Others who donated to Brown's project admitted that they were in it for the rewards. Many people said they just wanted to see if Brown would actually send them a bite of potato salad in the mail, something he promised to do for anyone who gave as little as $3 (Admittedly, this seems like a difficult promise to fulfill, especially considering that some donors live in South America, Europe and Asia.) Others said they wanted Brown to personally thank them on his website, or to say their names out loud while he actually made the now-famous potato salad, both things that Brown also promised to small-time donors.

With such a low buy-in threshold, it was easy for people to join the fun, said Susan Whitbourne, a psychology professor at the University of Massachusetts Amherst. "The amount is small enough that you're not really sacrificing," she said. "And on a deeper level, people want to be part of something larger than themselves."

Of course, if you want to be part of something larger than yourself, you can donate to more meaningful causes. There's a plethora of these to be found on online crowd-funding sites, including projects to provide food to refugees in the Middle East or help the children of U.S. soldiers who died in combat. A lot of the criticism Brown's potato salad project has received has focused on that argument.

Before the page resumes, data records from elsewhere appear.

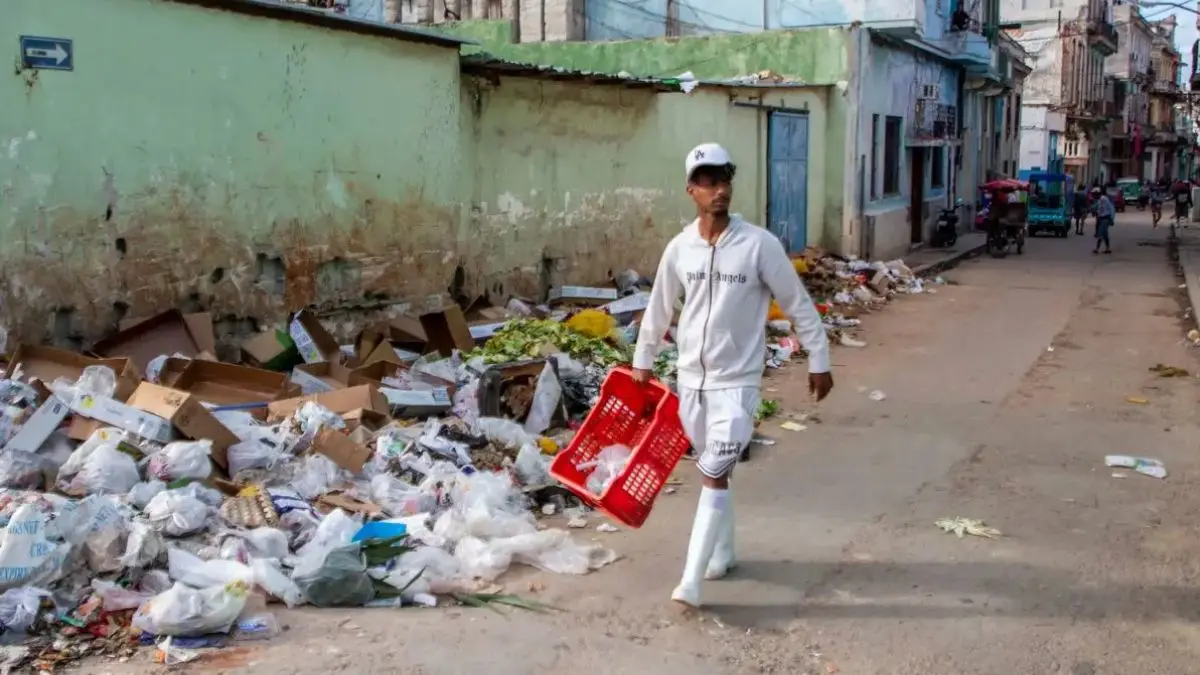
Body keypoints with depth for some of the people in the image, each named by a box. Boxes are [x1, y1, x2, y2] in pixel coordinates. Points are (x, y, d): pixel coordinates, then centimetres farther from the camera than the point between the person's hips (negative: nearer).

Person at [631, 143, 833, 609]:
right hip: (691, 377, 4)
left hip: (736, 381, -4)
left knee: (715, 476, -10)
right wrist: (642, 360, 19)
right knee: (713, 471, 17)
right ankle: (723, 552, 36)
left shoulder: (760, 244, -12)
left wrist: (819, 362, -1)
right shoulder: (678, 248, -1)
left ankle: (690, 582, -8)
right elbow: (659, 308, 13)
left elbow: (799, 306, -4)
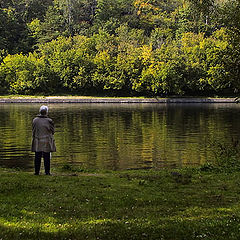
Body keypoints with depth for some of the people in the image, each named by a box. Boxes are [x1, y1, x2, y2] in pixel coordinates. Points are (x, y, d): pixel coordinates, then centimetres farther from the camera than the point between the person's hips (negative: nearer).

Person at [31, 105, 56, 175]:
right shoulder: (49, 121, -9)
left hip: (37, 142, 2)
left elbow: (34, 131, 4)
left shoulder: (35, 120, -3)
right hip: (47, 142, -2)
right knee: (47, 158, 4)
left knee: (37, 157, 7)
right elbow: (52, 131, 1)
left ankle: (37, 171, 9)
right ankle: (47, 172, 5)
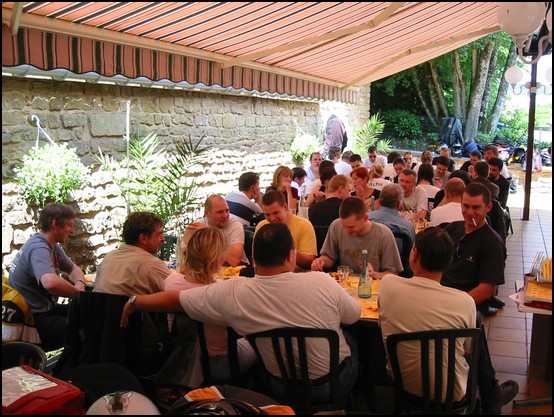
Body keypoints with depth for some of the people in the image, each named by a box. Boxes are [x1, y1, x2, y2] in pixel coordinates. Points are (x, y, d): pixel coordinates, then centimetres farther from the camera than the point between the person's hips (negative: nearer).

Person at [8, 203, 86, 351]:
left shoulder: (52, 245, 7)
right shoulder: (38, 249, -24)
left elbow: (73, 269, 19)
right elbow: (50, 282, -43)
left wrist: (79, 284, -4)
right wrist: (78, 293, -27)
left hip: (44, 310, 10)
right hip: (33, 321, -10)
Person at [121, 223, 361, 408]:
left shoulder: (232, 293, -23)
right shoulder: (322, 282, -27)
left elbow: (174, 299, -9)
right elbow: (355, 315, -7)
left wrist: (133, 303, 9)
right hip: (337, 381, -1)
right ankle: (347, 405, 50)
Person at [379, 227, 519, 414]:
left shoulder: (387, 284, -20)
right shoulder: (464, 302, -24)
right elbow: (469, 348, -5)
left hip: (400, 382, 3)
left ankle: (489, 393, 43)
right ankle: (491, 396, 42)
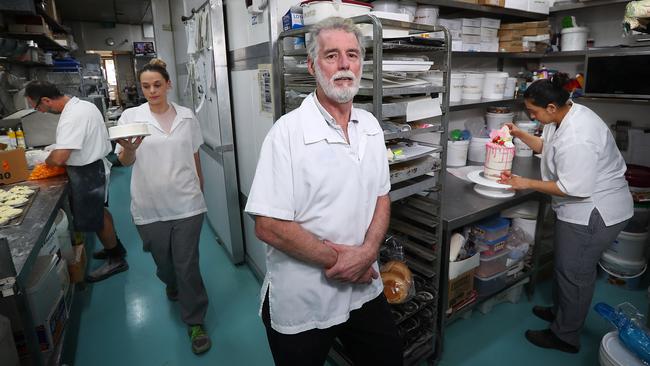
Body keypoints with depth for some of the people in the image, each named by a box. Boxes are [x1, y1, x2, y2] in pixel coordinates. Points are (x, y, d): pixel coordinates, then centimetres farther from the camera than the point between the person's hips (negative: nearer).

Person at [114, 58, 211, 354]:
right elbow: (124, 162, -7)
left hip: (186, 204, 0)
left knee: (188, 265, 2)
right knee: (163, 262, 18)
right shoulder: (131, 116, -1)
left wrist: (200, 190, 17)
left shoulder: (186, 116, 3)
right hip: (150, 207, 1)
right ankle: (173, 288, 52)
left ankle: (195, 322, 20)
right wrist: (128, 149, -30)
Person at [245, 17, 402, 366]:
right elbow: (269, 226, -21)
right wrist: (338, 258, -15)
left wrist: (367, 252, -11)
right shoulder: (288, 131, -18)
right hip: (300, 302, -5)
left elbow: (381, 197, 6)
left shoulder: (371, 126, 2)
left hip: (364, 291, 6)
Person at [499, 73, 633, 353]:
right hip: (580, 208, 10)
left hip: (595, 213, -10)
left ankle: (565, 336, 24)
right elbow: (546, 146, 15)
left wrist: (527, 183, -21)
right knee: (565, 265, 24)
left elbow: (573, 188, -29)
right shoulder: (565, 115, 0)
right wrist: (520, 134, 2)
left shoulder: (577, 138, -32)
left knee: (574, 274, 5)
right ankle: (560, 311, 45)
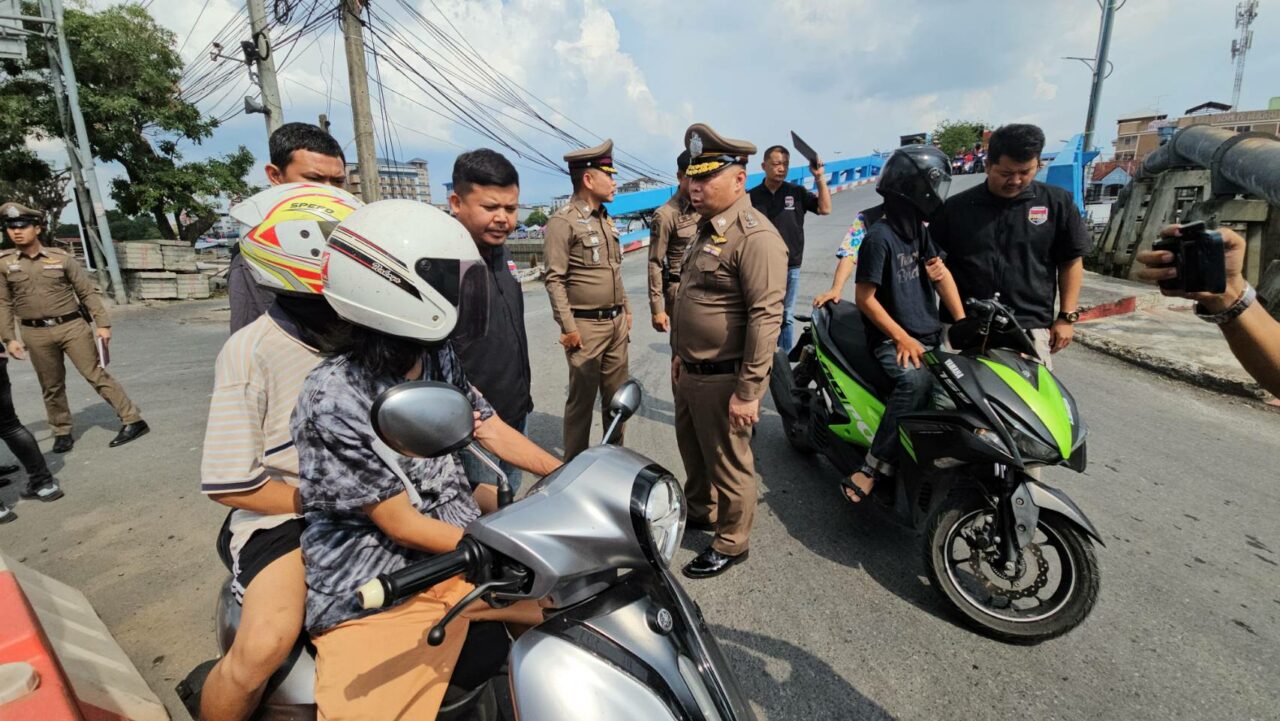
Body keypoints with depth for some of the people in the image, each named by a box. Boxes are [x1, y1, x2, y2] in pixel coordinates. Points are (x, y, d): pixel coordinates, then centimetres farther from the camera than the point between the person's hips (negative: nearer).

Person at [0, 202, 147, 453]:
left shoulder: (61, 258, 0)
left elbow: (88, 292, 1)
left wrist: (103, 324, -6)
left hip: (72, 326, -2)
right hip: (36, 334, 2)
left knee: (97, 375, -3)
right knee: (51, 387, 11)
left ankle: (133, 420, -2)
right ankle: (62, 433, 24)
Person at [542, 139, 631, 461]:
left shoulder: (604, 218, 14)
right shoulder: (563, 221, -11)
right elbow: (554, 279, -15)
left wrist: (626, 309, 18)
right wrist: (568, 327, -17)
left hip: (617, 322, 8)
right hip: (586, 326, -7)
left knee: (617, 395, 15)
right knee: (582, 399, 2)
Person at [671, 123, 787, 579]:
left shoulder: (756, 237, -20)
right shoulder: (706, 228, 11)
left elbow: (765, 319, -24)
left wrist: (747, 391, -24)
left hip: (724, 379, -9)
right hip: (690, 372, 9)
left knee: (728, 465, 9)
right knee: (692, 452, 26)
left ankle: (731, 544, 31)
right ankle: (699, 512, 50)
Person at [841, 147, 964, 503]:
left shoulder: (923, 230, 12)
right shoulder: (879, 237, -12)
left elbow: (942, 273, 9)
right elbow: (865, 298, -13)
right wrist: (902, 338, -16)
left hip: (931, 333, 8)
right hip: (891, 338, -8)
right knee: (916, 380, -33)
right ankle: (875, 467, -27)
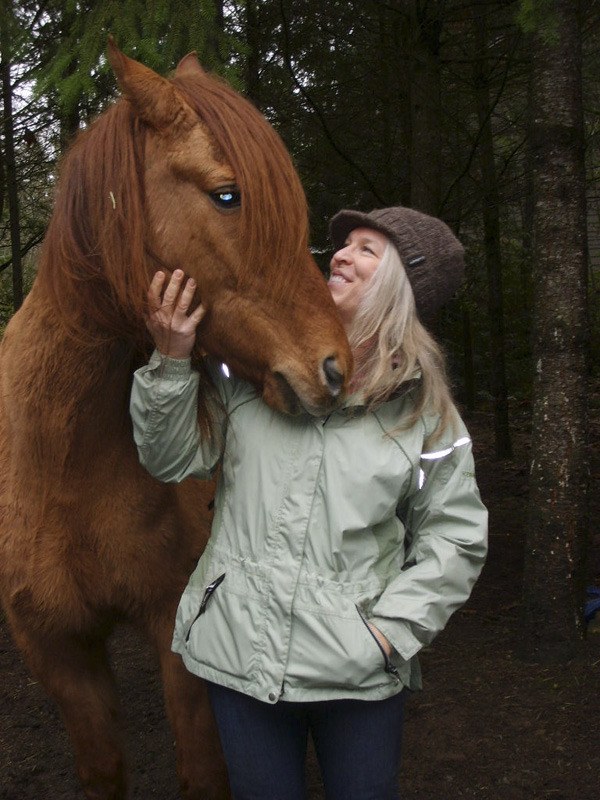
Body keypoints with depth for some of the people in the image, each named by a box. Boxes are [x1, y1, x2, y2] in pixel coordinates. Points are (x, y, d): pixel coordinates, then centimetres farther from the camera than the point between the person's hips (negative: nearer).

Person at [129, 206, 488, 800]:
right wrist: (172, 361, -14)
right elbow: (173, 459, -1)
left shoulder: (424, 408, -4)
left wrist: (392, 628, -9)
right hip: (240, 653, 2)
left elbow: (456, 539, 0)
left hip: (358, 668, -1)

To his credit, Brown seems open to using the money for a good cause. Appearing on Good Morning America on Tuesday, he said he wanted to "do the most good" that he could with the funds raised. The big potato party, he said, will be held over Labor Day Weekend.

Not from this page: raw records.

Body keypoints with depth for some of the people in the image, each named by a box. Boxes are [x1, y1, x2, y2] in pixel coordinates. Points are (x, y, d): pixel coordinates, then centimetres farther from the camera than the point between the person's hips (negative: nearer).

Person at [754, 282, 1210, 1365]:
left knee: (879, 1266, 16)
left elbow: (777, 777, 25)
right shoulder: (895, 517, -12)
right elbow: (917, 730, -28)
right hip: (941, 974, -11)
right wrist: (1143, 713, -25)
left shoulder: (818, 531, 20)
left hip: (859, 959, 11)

Regardless of what Brown does with the money, we were curious what his backers thought about about this point. Shouldn't they have given their money instead to a more important cause, like giving e-readers to AIDS orphans in Uganda? Potato salad pledgers mostly rebuffed the question.

"I found it randomly funny, [and] life needs some pointless fun," said Alexandru Popescu, who described himself as "a dude from Romania" and who has only given to four other projects since joining Kickstarter in 2009.

But it was a game developer in Reno, Nevada, who put it most eloquently: "People always assume that fun should take a back seat to more important things," said Philip Ludington, age 41. "But should the nation outlaw fun until all the important things are taken care of? I think not, we'd fail due to a colossal collapse in morale."